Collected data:
----

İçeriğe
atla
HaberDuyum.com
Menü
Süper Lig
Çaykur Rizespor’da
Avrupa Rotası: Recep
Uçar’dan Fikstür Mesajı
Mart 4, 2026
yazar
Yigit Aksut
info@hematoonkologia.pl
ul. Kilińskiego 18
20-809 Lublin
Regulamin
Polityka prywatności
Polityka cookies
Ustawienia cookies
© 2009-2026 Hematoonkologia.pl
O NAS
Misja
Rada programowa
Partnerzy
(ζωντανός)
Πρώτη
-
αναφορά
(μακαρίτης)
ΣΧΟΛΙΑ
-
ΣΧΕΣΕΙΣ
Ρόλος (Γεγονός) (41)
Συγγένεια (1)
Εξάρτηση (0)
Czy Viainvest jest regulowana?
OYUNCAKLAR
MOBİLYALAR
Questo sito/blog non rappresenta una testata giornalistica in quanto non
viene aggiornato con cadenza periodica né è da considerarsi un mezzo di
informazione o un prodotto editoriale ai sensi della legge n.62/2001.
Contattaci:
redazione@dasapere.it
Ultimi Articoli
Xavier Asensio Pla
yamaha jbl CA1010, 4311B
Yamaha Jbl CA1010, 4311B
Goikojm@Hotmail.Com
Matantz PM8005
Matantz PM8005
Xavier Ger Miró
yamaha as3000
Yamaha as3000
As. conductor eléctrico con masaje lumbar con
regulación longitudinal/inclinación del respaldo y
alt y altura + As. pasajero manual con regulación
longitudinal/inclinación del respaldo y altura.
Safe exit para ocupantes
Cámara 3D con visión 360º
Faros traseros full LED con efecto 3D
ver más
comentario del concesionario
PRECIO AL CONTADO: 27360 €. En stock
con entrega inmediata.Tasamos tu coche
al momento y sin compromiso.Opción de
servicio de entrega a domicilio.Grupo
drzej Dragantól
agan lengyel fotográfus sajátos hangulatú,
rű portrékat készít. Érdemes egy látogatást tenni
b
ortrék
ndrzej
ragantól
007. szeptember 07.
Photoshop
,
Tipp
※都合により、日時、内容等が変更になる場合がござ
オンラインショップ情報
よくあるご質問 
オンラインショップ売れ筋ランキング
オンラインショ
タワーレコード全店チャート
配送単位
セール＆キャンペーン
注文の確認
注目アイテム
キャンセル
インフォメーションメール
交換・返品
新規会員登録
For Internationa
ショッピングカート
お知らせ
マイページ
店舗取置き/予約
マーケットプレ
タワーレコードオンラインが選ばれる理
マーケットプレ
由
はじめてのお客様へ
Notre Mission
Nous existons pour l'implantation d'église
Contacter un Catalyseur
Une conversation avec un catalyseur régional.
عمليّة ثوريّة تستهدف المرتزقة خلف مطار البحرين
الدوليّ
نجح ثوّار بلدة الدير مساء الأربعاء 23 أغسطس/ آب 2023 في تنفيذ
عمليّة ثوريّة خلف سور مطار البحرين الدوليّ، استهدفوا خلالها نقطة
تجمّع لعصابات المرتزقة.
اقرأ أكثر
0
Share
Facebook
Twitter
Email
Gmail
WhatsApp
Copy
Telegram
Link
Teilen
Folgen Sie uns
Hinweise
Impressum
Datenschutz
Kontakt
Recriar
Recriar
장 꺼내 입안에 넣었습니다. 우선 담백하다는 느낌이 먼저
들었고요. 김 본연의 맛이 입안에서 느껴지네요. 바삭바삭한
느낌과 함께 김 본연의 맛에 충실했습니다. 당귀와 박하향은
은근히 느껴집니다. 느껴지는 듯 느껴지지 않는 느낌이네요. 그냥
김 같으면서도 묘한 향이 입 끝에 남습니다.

----

Brief: Reproduce all of the rows above line for line, keeping every character and the original order.

Answer section:
İçeriğe
atla
HaberDuyum.com
Menü
Süper Lig
Çaykur Rizespor’da
Avrupa Rotası: Recep
Uçar’dan Fikstür Mesajı
Mart 4, 2026
yazar
Yigit Aksut
info@hematoonkologia.pl
ul. Kilińskiego 18
20-809 Lublin
Regulamin
Polityka prywatności
Polityka cookies
Ustawienia cookies
© 2009-2026 Hematoonkologia.pl
O NAS
Misja
Rada programowa
Partnerzy
(ζωντανός)
Πρώτη
-
αναφορά
(μακαρίτης)
ΣΧΟΛΙΑ
-
ΣΧΕΣΕΙΣ
Ρόλος (Γεγονός) (41)
Συγγένεια (1)
Εξάρτηση (0)
Czy Viainvest jest regulowana?
OYUNCAKLAR
MOBİLYALAR
Questo sito/blog non rappresenta una testata giornalistica in quanto non
viene aggiornato con cadenza periodica né è da considerarsi un mezzo di
informazione o un prodotto editoriale ai sensi della legge n.62/2001.
Contattaci:
redazione@dasapere.it
Ultimi Articoli
Xavier Asensio Pla
yamaha jbl CA1010, 4311B
Yamaha Jbl CA1010, 4311B
Goikojm@Hotmail.Com
Matantz PM8005
Matantz PM8005
Xavier Ger Miró
yamaha as3000
Yamaha as3000
As. conductor eléctrico con masaje lumbar con
regulación longitudinal/inclinación del respaldo y
alt y altura + As. pasajero manual con regulación
longitudinal/inclinación del respaldo y altura.
Safe exit para ocupantes
Cámara 3D con visión 360º
Faros traseros full LED con efecto 3D
ver más
comentario del concesionario
PRECIO AL CONTADO: 27360 €. En stock
con entrega inmediata.Tasamos tu coche
al momento y sin compromiso.Opción de
servicio de entrega a domicilio.Grupo
drzej Dragantól
agan lengyel fotográfus sajátos hangulatú,
rű portrékat készít. Érdemes egy látogatást tenni
b
ortrék
ndrzej
ragantól
007. szeptember 07.
Photoshop
,
Tipp
※都合により、日時、内容等が変更になる場合がござ
オンラインショップ情報
よくあるご質問 
オンラインショップ売れ筋ランキング
オンラインショ
タワーレコード全店チャート
配送単位
セール＆キャンペーン
注文の確認
注目アイテム
キャンセル
インフォメーションメール
交換・返品
新規会員登録
For Internationa
ショッピングカート
お知らせ
マイページ
店舗取置き/予約
マーケットプレ
タワーレコードオンラインが選ばれる理
マーケットプレ
由
はじめてのお客様へ
Notre Mission
Nous existons pour l'implantation d'église
Contacter un Catalyseur
Une conversation avec un catalyseur régional.
عمليّة ثوريّة تستهدف المرتزقة خلف مطار البحرين
الدوليّ
نجح ثوّار بلدة الدير مساء الأربعاء 23 أغسطس/ آب 2023 في تنفيذ
عمليّة ثوريّة خلف سور مطار البحرين الدوليّ، استهدفوا خلالها نقطة
تجمّع لعصابات المرتزقة.
اقرأ أكثر
0
Share
Facebook
Twitter
Email
Gmail
WhatsApp
Copy
Telegram
Link
Teilen
Folgen Sie uns
Hinweise
Impressum
Datenschutz
Kontakt
Recriar
Recriar
장 꺼내 입안에 넣었습니다. 우선 담백하다는 느낌이 먼저
들었고요. 김 본연의 맛이 입안에서 느껴지네요. 바삭바삭한
느낌과 함께 김 본연의 맛에 충실했습니다. 당귀와 박하향은
은근히 느껴집니다. 느껴지는 듯 느껴지지 않는 느낌이네요. 그냥
김 같으면서도 묘한 향이 입 끝에 남습니다.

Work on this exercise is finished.